Another Voice: The best path forward — Fixing, not replacing, the ACA

Please try this exercise: Go find the chair in your house with a loose joint that makes it wiggle a little. Everyone has at least one, right? Next step … find the wobbliest leg and use a saw to cut it off. Now sit back down in the chair.

That’s how a repeal of the Affordable Care Act looks to this observer and student of our country’s health care situation.


Dr. Kristen Dillon

The Affordable Care Act is imperfect, but not broken. There are multiple areas where bi-partisan fixes to the ACA would improve the health of Americans. Together we can address the underlying causes of the health care crisis in our country, which include the high cost of health services and medications, inequity in access to care, and a fragmented system that puts us first among developed nations in cost and last in results.

Are you or someone you love on this list? Take a look at it, and you’ll see that no one is safe from the impact of a potential repeal of the ACA:

• Young adults who can currently stay on their parents’ plan until age 26

• The 5,000 Gorge residents who received insurance coverage starting in 2014 through the expansion of the Oregon Health Plan

• Families who buy their own insurance, whether on or not

• Employees and their families who receive coverage through work

• People covered through Medicare because they’re over 65 or disabled, who may need help at home or nursing home care at some time in their lives

• Patients who depend on rural hospitals, rural clinics, and community health centers

Everyone listed above has benefitted from provisions in the ACA.

The law includes a complex, interdependent web of taxes, mandates, benefits, and protections. Some of them are popular, such as no lifetime limits on how much your insurance will pay, and some less so, like requiring everyone to have health insurance. I’m puzzled by politicians who continue to promote a repeal of the individual mandate to carry insurance. Sure, that’s a popular idea … but it’s not insurance if you only buy it once you’re sick. Why do opponents of the ACA think there’s still a free lunch when it comes to health insurance?

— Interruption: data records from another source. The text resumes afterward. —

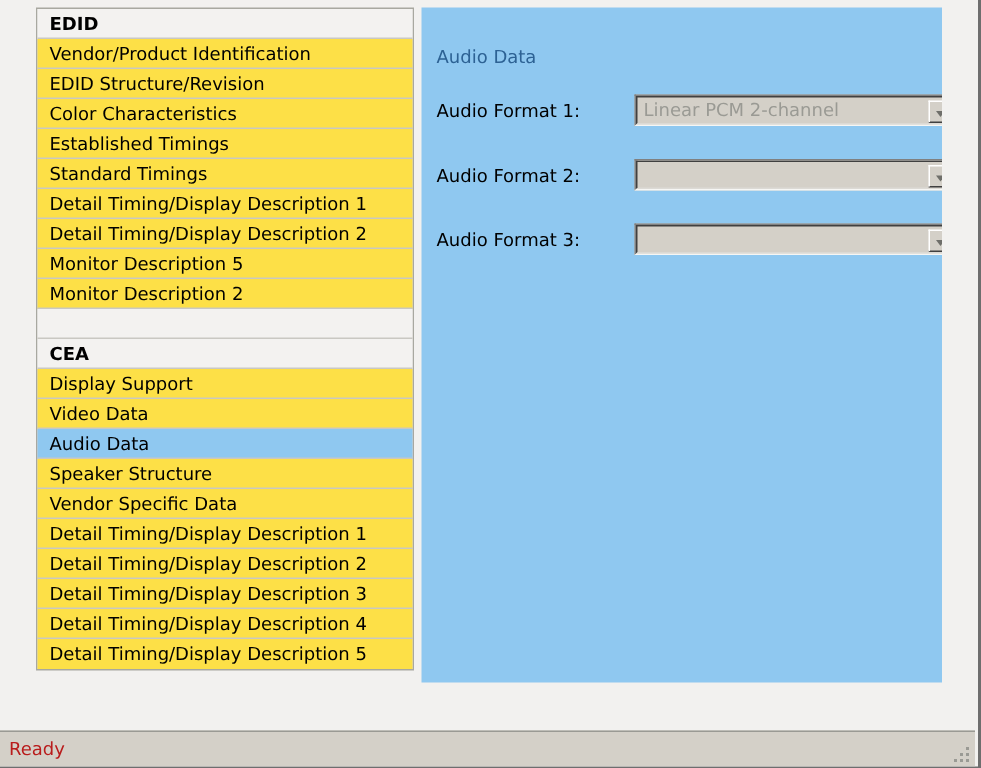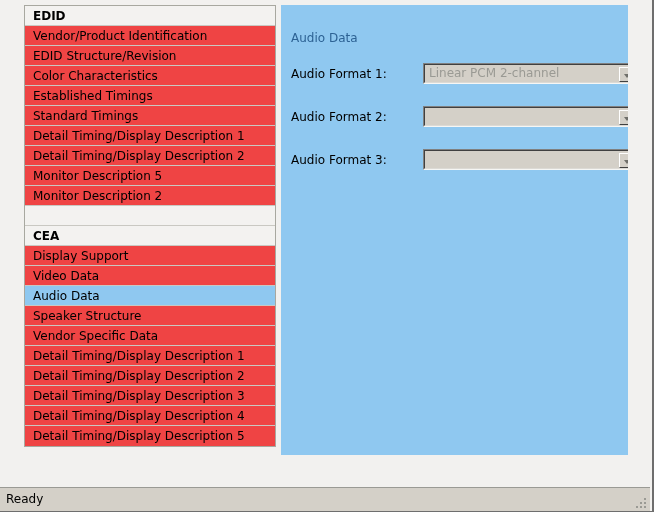"Vendor/Product Identification" .nav-row { background: #ef4444 -> #fde047 }
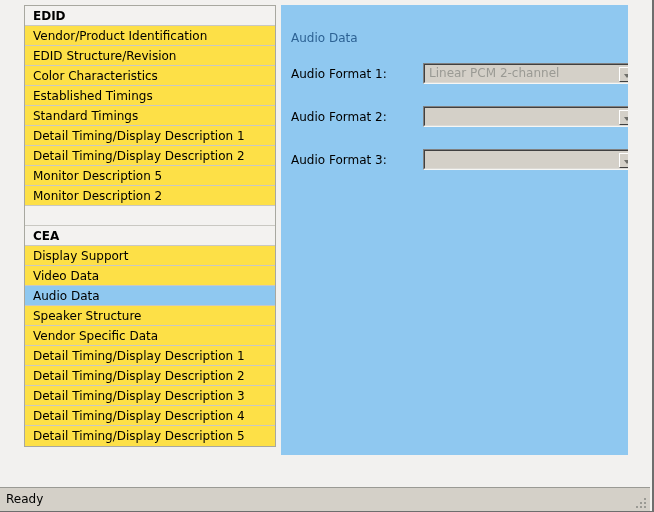"Ready" .status-text { color: #000000 -> #b91c1c }
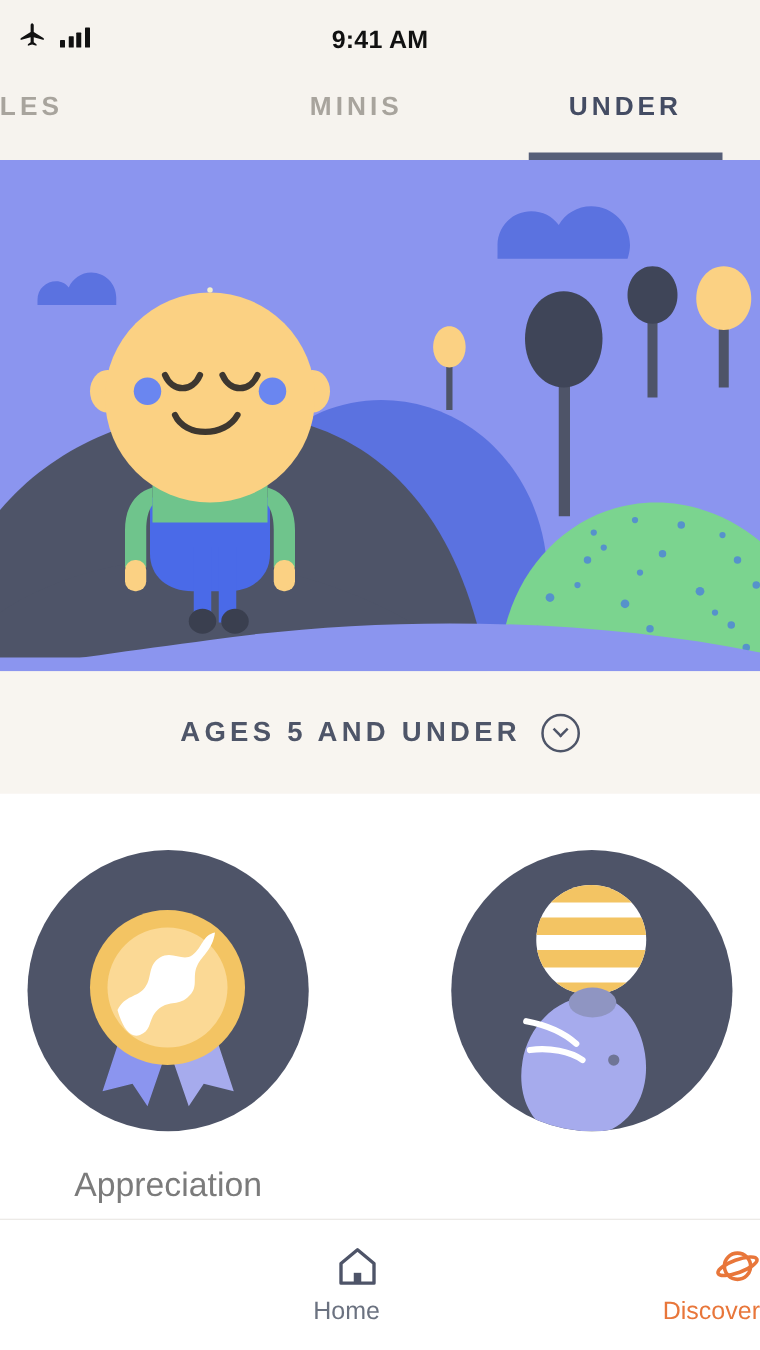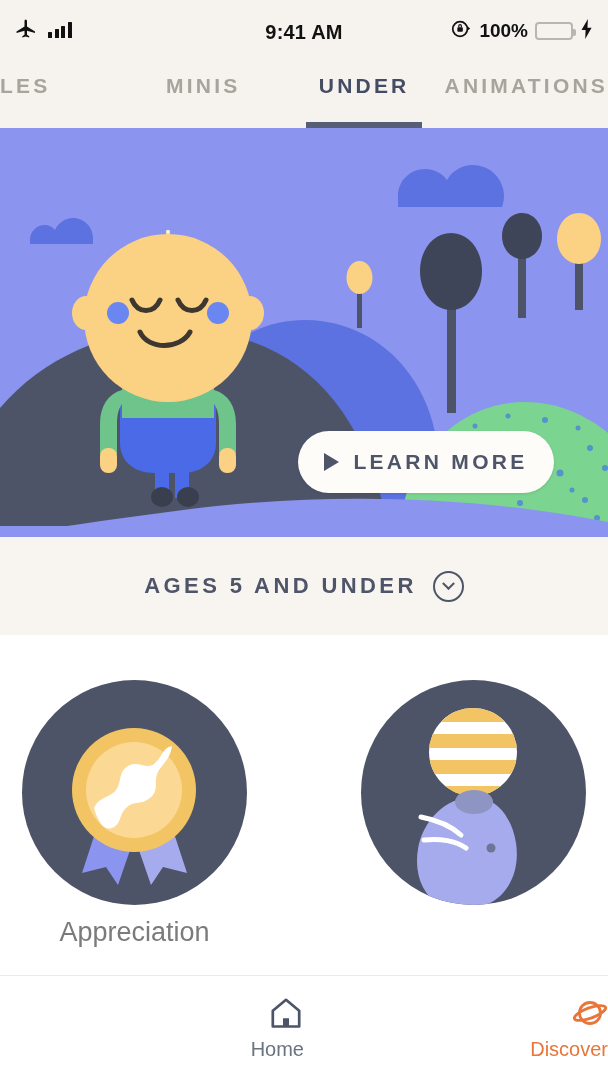"100%" div.sb-right { html: <div> <span> <svg> <circle></circle> <rect></rect> <path></path> <path></path> </svg> </span> <span>100%</span> <span><span></span></span> <span> <svg> <path></path> </svg> </span> </div> -> none }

Retaining the ACA’s individual mandate is but one example of the discipline necessary to achieve stable, affordable insurance across our community. Pulling out some or all of the ACA’s provisions leaves us sitting in chairs with three legs, or two, or none.

Repealing the ACA would threaten the significant progress we’ve made in the Gorge in recent years and distract us from the important work that we should be doing:

• We need to ensure that people obtain and keep the health insurance for which they’re eligible.

• We want to reach people in the community and in their homes with integrated, high quality services.

• Those of us focused on health care want to collaborate with schools, public health, criminal justice, nonprofit organizations, and other community institutions to improve the health of everyone for generations to come.

Repealing or damaging the ACA would put this vision of a healthy future for our community at risk.

I ask the leadership of the U.S. Congress to stop promoting legislation aimed at undermining the ACA. Please reach across the aisle to find real solutions that will stabilize the private insurance markets, control health care costs, and eliminate waste and inefficiency. Please partner with your colleagues and the American people to build a health care system that creates healthy, prosperous families and communities.

Kristen Dillon, MD, is a family physician and 16-year resident of the Gorge, where she and her husband have raised their two daughters. She serves as the director of the PacificSource Columbia Gorge Coordinated Care Organization. The organization provides Oregon Health Plan (Medicaid) services to 12,000 people of all ages in Wasco and Hood River Counties, approximately one in four residents of the two-county region.